A maioria das companhias têm sucesso nas recuperações judiciais nos EUA, enquanto aqui menos de 20% saem invictas. O histórico garante maior confiabilidade a procedimentos feitos por lá, acrescenta o especialista.
Também há maior proteção das companhias em reestruturação de capital por lá. “A companhia fica mais livre para continuar atuando sem ter o risco de ter que fazer pagamentos para credores ou por demandas judiciais”, comentou Piovesan. Com a maior disponibilidade de capital, a Gol tem mais segurança para continuar operando e para resolver os problemas financeiros dela do que na RJ brasileira.
Por quê?
A Gol pediu recuperação judicial por endividamento. A empresa não conseguiu saldar suas dívidas de curto prazo no Brasil, as quais ultrapassam R$ 1 bilhão, ao mesmo tempo em que os arrendadores de aeronaves estão irredutíveis, recusando-se a negociar.
Ademais, os juros altos elevam o custo da dívida, restando a solução da recuperação judicial. Assim, os credores ficam impedidos de acionar a companhia e todos os pagamentos ficam congelados.
“O processo do Chapter 11 tem sido utilizado com sucesso por muitas companhias aéreas internacionais, incluindo LATAM, United Airlines, Delta, Aeroméxico e Avianca Colômbia”, disse a Gol em comunicado na semana passada.

O beco tem saída?
A Gol promete continuar operando normalmente, tanto no pagamento de salários e benefícios aos colaboradores quanto no atendimento aos clientes e honra de compromissos com parceiros comerciais e fornecedores. Entretanto, qualquer solução definitiva para o caixa da companhia fica na corda bamba por enquanto.
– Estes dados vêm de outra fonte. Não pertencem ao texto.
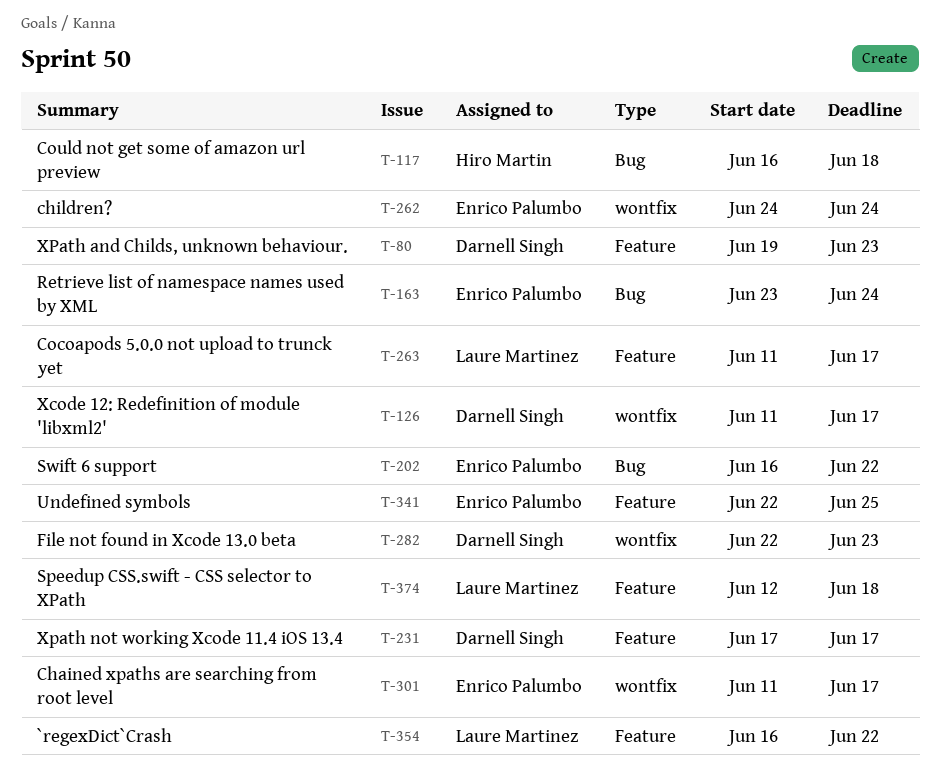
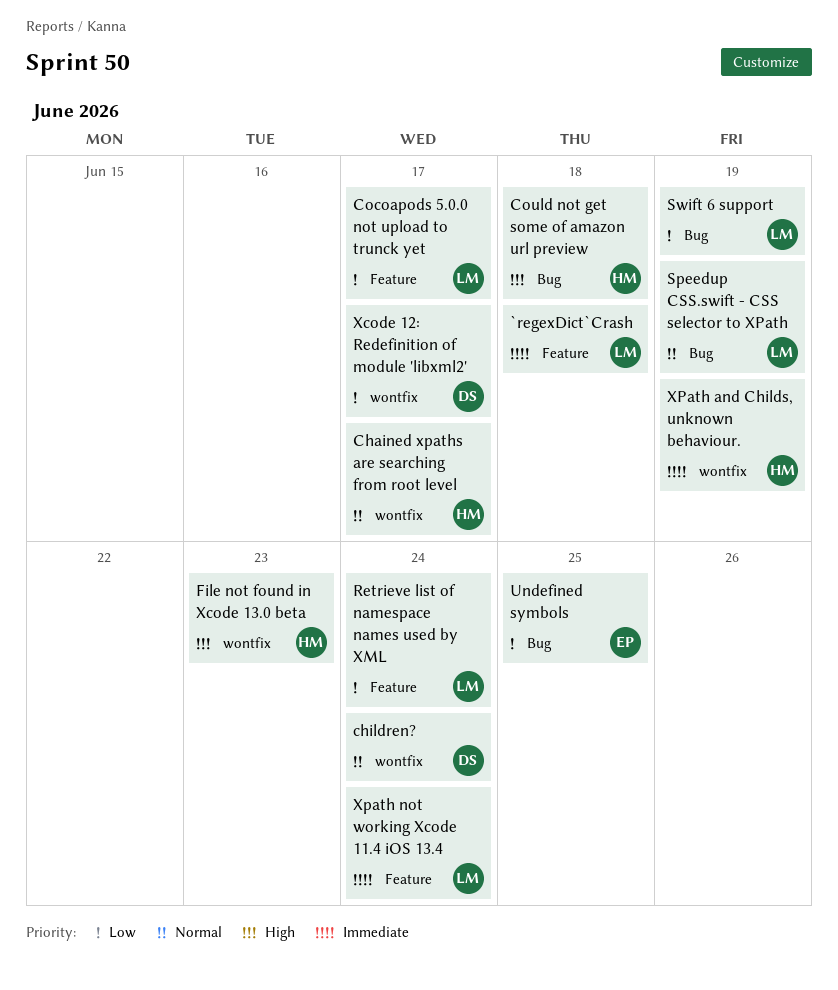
`regexDict`Crash, due: Jun 22 -> Jun 18
Chained xpaths are searching from root level, owner: Enrico Palumbo -> Hiro Martin
children?, owner: Enrico Palumbo -> Darnell Singh
File not found in Xcode 13.0 beta, owner: Darnell Singh -> Hiro Martin
Retrieve list of namespace names used by XML, owner: Enrico Palumbo -> Laure Martinez
Retrieve list of namespace names used by XML, label: Bug -> Feature
Speedup CSS.swift - CSS selector to XPath, label: Feature -> Bug
Speedup CSS.swift - CSS selector to XPath, due: Jun 18 -> Jun 19
Swift 6 support, owner: Enrico Palumbo -> Laure Martinez
Swift 6 support, due: Jun 22 -> Jun 19
Undefined symbols, label: Feature -> Bug
XPath and Childs, unknown behaviour., owner: Darnell Singh -> Hiro Martin
XPath and Childs, unknown behaviour., label: Feature -> wontfix
XPath and Childs, unknown behaviour., due: Jun 23 -> Jun 19
Xpath not working Xcode 11.4 iOS 13.4, owner: Darnell Singh -> Laure Martinez
Xpath not working Xcode 11.4 iOS 13.4, due: Jun 17 -> Jun 24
Fato é que a empresa precisa das aeronaves arrendadas para continuar operando, gerando resultado, e algum dia poder pagar suas dívidas, as quais provavelmente serão renegociadas com alongamento de prazo e mudança de taxas, antevê Leonardo Piovesan.
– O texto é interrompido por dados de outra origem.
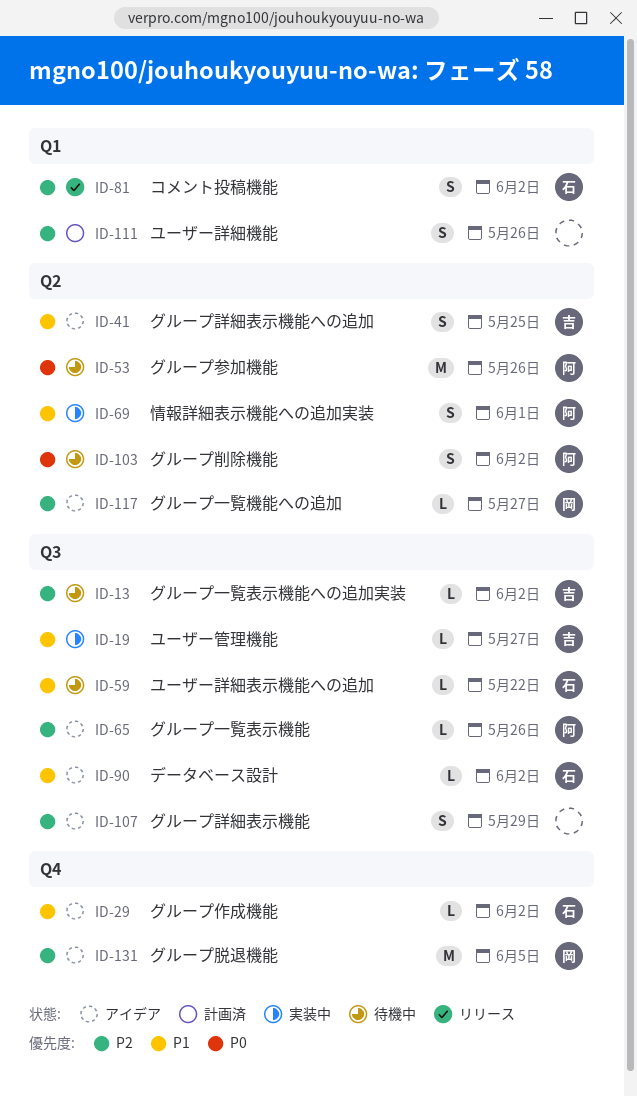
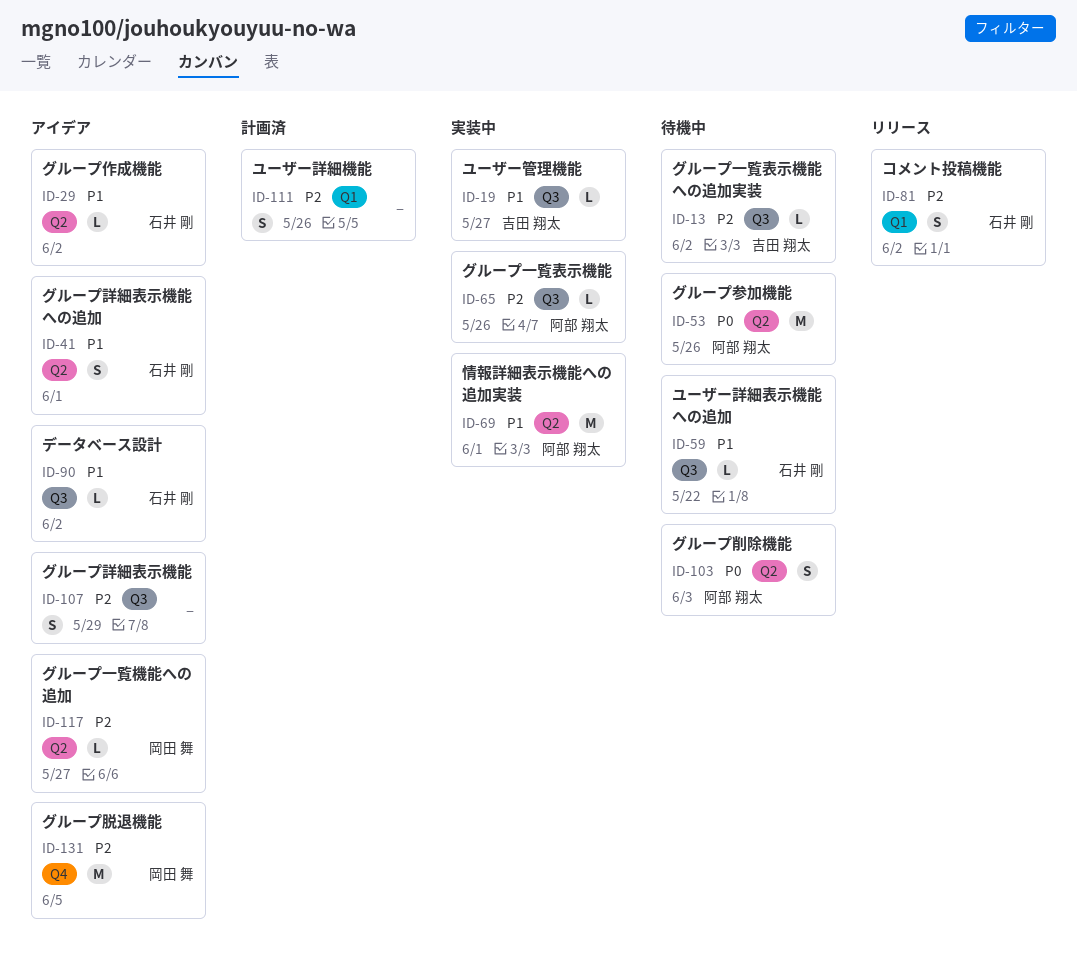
ID-29, label: Q4 -> Q2
ID-41, owner: 吉田 翔太 -> 石井 剛
ID-41, due: May 25 -> Jun 1
ID-65, status: アイデア -> 実装中
ID-69, estimate: S -> M
ID-103, due: Jun 2 -> Jun 3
O histórico de geração de resultados da Gol é “bem complicado”, na definição do analista da Quantzed. Isso dificulta quaisquer projeções para a companhia, sejam de resultado, geração de caixa ou qualquer outro fator.
Todavia, apesar de bastante endividada e sem diferencial para acelerar lucros, a Gol reportou números positivos no terceiro trimestre de 2023. Um desempenho semelhante no balanço do quarto trimestre, a ser divulgado em 4 de março, poderia animar o mercado, conjectura João Tonello.
“Caso a empresa perca a confiança dos consumidores, seu crescimento apresentado no 3T23 vai sumir e, com isso, a empresa pode não se recuperar”, resumiu.
Ainda vale a pena ter GOLL4?
Na dúvida sobre o futuro da empresa, Tonello não recomenda a compra de GOLL4, mesmo ante a brusca queda recente. Apresentador do Bolsa ao Vivo, sala de trading da Nomos TV, Tonello brinca que quem está comprado no ativo não está acompanhando as recomendações de trading dele. “Recomenda-se acompanhar”, aconselhou.
Falando sério, ele adverte quem tem GOLL4 na carteira a colocar stop loss na mínima diária e torcer para o papel voltar o quanto antes. “No caso de começar a ver voos cancelados e baderna no aeroporto por causa de problemas com a operação da empresa, zerar imediatamente.”
Piovesan diverge em parte. Aos atuais detentores de GOLL4 ele recomenda esperar um pouco antes de vender – mas sem comprar mais. Como o tombo já aconteceu, “se tiver uma recuperação da companhia, provavelmente as ações vão ser reprecificadas para cima, apesar de ser incerto que isso vai acontecer de fato.”
De todo modo, o especialista recomenda não ter qualquer exposição de capital a companhias aéreas, “um setor bem complexo”. Se a Gol sair do mercado, a Azul [AZUL4] poderia ficar mais atrativa com um eventual oligopólio mais concentrado, mas tal cenário por enquanto é só possibilidade.